Bankruptcy court asked to adjourn application
AN APPLICATION to examine Seán FitzPatrick about the ownership of a high-rise office block in London could prejudice criminal proceedings against the former Anglo Irish Bank chairman, the High Court has heard.
In the bankruptcy court yesterday, Ms Justice Elizabeth Dunne was asked by lawyers representing Mr Fitzpatrick to adjourn an application by the Official Assignee in bankruptcy, Chris Lehane, to cross-examine Mr Fitzpatrick about ownership of the Woolgate Exchange building.

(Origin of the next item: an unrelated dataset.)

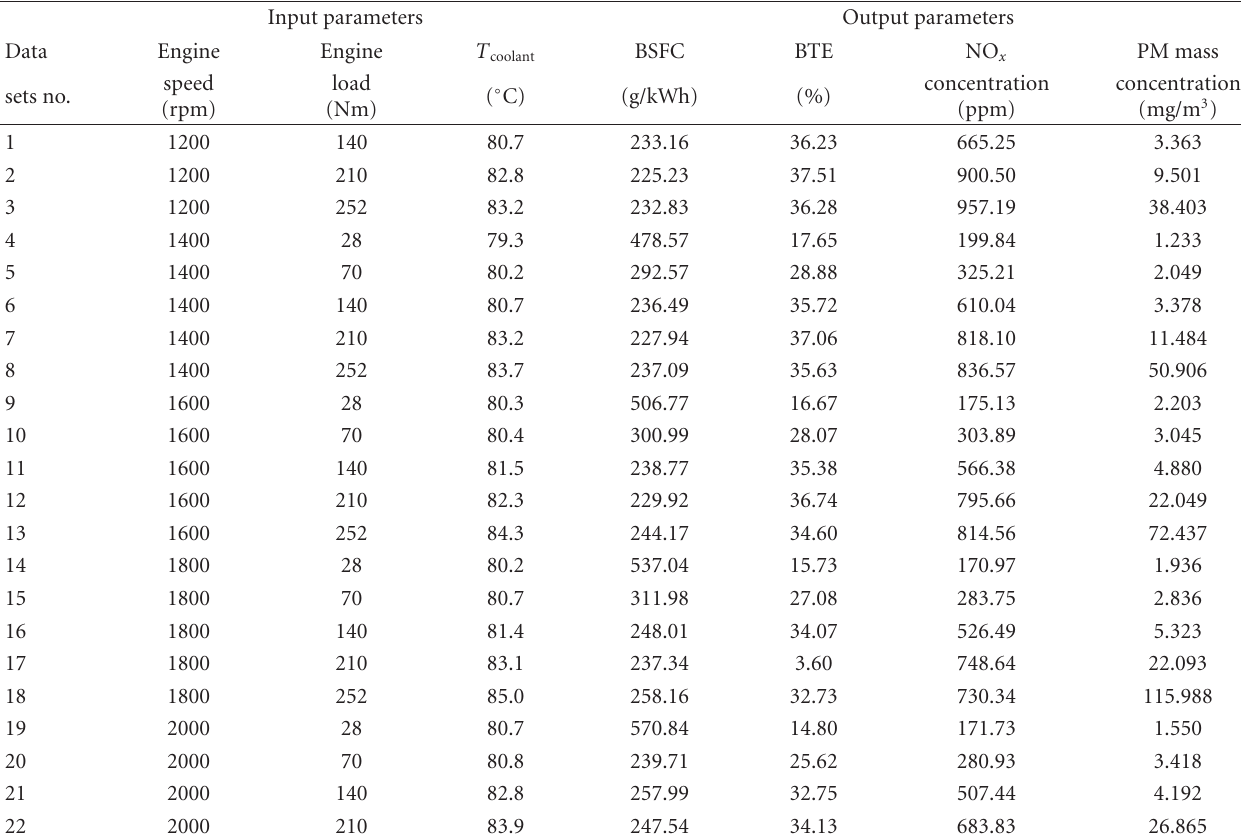
Table 2: Experimental dataset for model training and validation.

A solicitor for Mr FitzPatrick, of Greystones, Co Wicklow, said the adjournment was being sought because the examination of his client might give rise to a perception of prejudice.

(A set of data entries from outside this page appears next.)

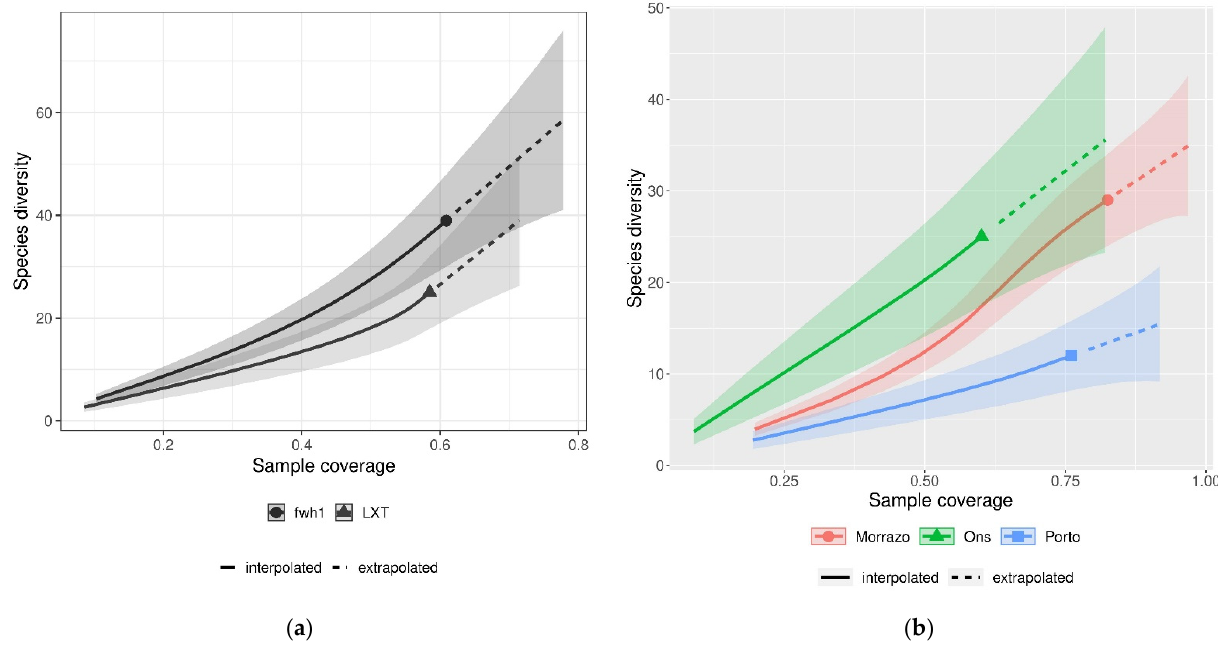
Figure 2. Species diversity extrapolated as a factor of sample coverage for ( a ) different CO1 fragments; ( b ) sampling regions. Points indicate the observed richness, while error bars indicate the 95% confidence intervals of the response curves.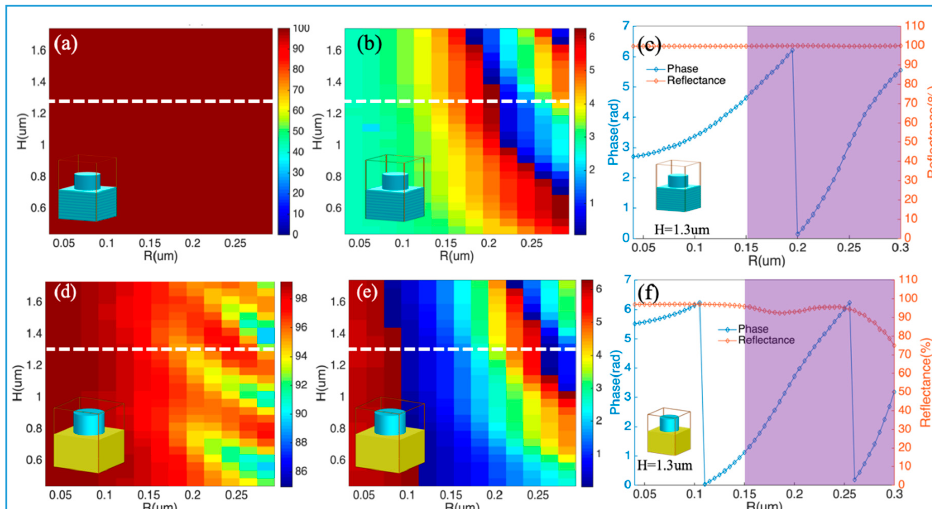
Figure 3. Geometrical dependence of reflection on parameters R and H : ( a ) reflectance and ( b ) phase di ff erence for light reflected by a DBR reflector with HfO 2 nanopillars atop; ( c ) reflectance and phase di ff erence with constant height H = 1.3 µ m, marked by a white dotted line in ( a ) and ( b ); ( d ) reflectance and ( e ) phase di ff erence for light reflected by an Au film with HfO 2 nanopillars atop. ( f ) reflectance and phase di ff erence with Au film as a bottom mirror and constant height H = 1.3 µ m, marked by a white dotted line in ( d ) and ( e ). The purple shaded areas of ( c ) and ( f ) are in the R range from 0.15 µ m to 0.3 µ m, in which the phase di ff erence covers the 0–2 π range with high reflectance. The inserted images show the unit cells with DBR or Au Film as a bottom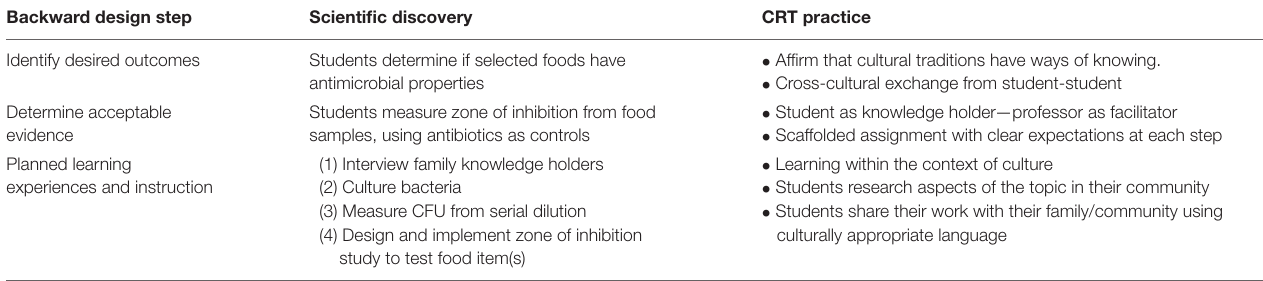
TABLE 1 | Example of mapping one outcome according to CURE Backward design process with embedded culturally responsive teaching (CRT)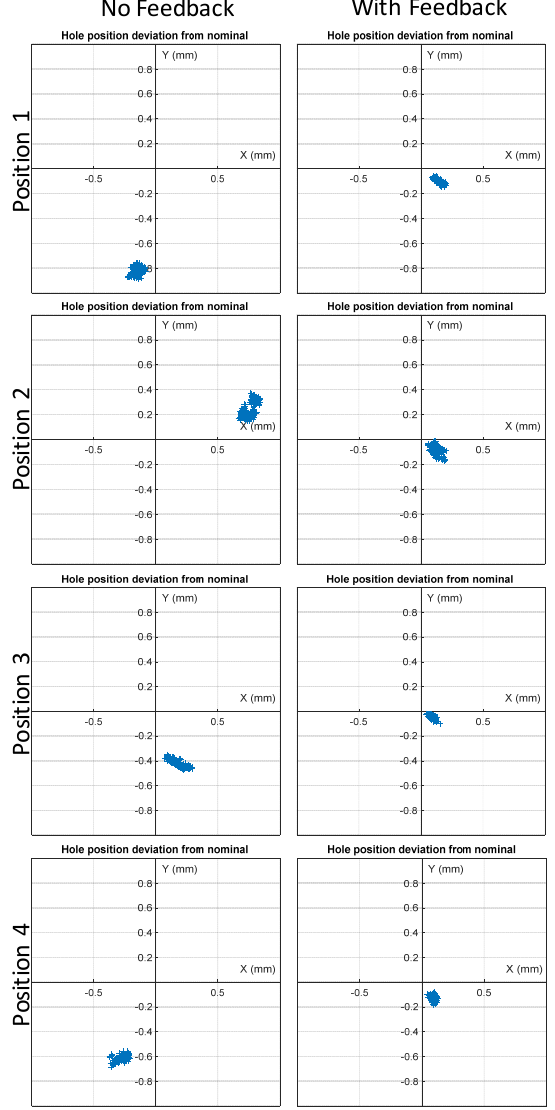
Figure 22. Best-fit hole center absolute position errors for all positions. J. Manuf. Mater. Process. 2020 , 4 , x FOR PEER REVIEW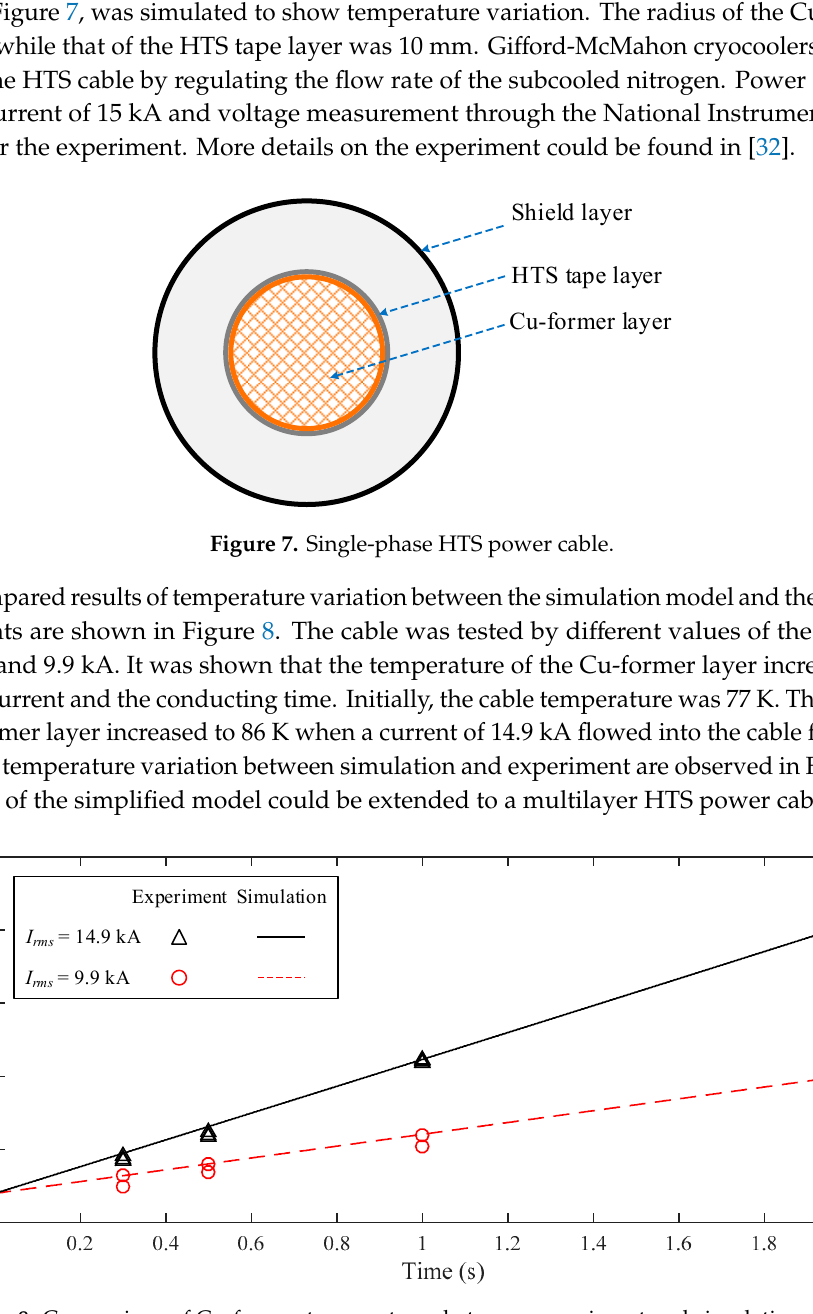
Figure 6. Cable modeling in PSCAD/EMTDC.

Lawyers for Mr Lehane, whose task is to administer the estate of Mr Fitzpatrick for the benefit of his creditors, said there was “no connection” between the issue about which Mr FitzPatrick was to be examined and the criminal proceedings against him.
Ms Justice Dunne said that, while she was conscious of the criminal proceedings, she wanted any alleged prejudice arising out of the proposal to examine Mr Fitzpatrick outlined in a sworn statement to the court. She adjourned the matter for two weeks so that a statement could be prepared.

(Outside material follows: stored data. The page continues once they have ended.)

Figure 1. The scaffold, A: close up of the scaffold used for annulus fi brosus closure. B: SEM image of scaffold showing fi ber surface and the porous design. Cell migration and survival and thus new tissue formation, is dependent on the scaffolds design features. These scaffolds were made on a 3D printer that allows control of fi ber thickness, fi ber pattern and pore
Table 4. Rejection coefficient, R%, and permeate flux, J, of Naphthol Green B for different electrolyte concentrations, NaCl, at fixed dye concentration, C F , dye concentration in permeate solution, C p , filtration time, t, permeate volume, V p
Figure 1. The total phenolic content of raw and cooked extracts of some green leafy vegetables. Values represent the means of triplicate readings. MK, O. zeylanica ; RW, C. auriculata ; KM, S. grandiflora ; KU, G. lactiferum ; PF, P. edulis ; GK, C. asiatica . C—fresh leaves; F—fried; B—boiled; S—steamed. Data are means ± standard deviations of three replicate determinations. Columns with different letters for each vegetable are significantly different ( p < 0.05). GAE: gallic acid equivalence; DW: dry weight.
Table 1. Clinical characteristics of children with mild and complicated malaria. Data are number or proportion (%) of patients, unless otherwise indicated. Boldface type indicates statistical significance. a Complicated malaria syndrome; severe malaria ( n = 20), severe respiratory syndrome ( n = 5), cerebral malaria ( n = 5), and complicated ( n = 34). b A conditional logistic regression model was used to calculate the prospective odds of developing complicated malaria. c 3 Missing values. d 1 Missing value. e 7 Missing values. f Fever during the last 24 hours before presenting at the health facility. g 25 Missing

The High Court officially declared Mr FitzPatrick bankrupt in July 2010 after being informed that he had failed to get sufficient support from his creditors for a private settlement scheme to pay off his debts. The former bank chairman is estimated to have debts of €150 million and assets of €47 million.
In the same court yesterday, Ms Justice Dunne adjourned an application by developer Thomas McFeely to review the court’s decision to adjudicate him bankrupt. He was declared bankrupt last July after the judge rejected his arguments his centre of main business interest is the UK.
Mr McFeely was previously adjudicated bankrupt in England and Wales by a London court but this decision was later rescinded.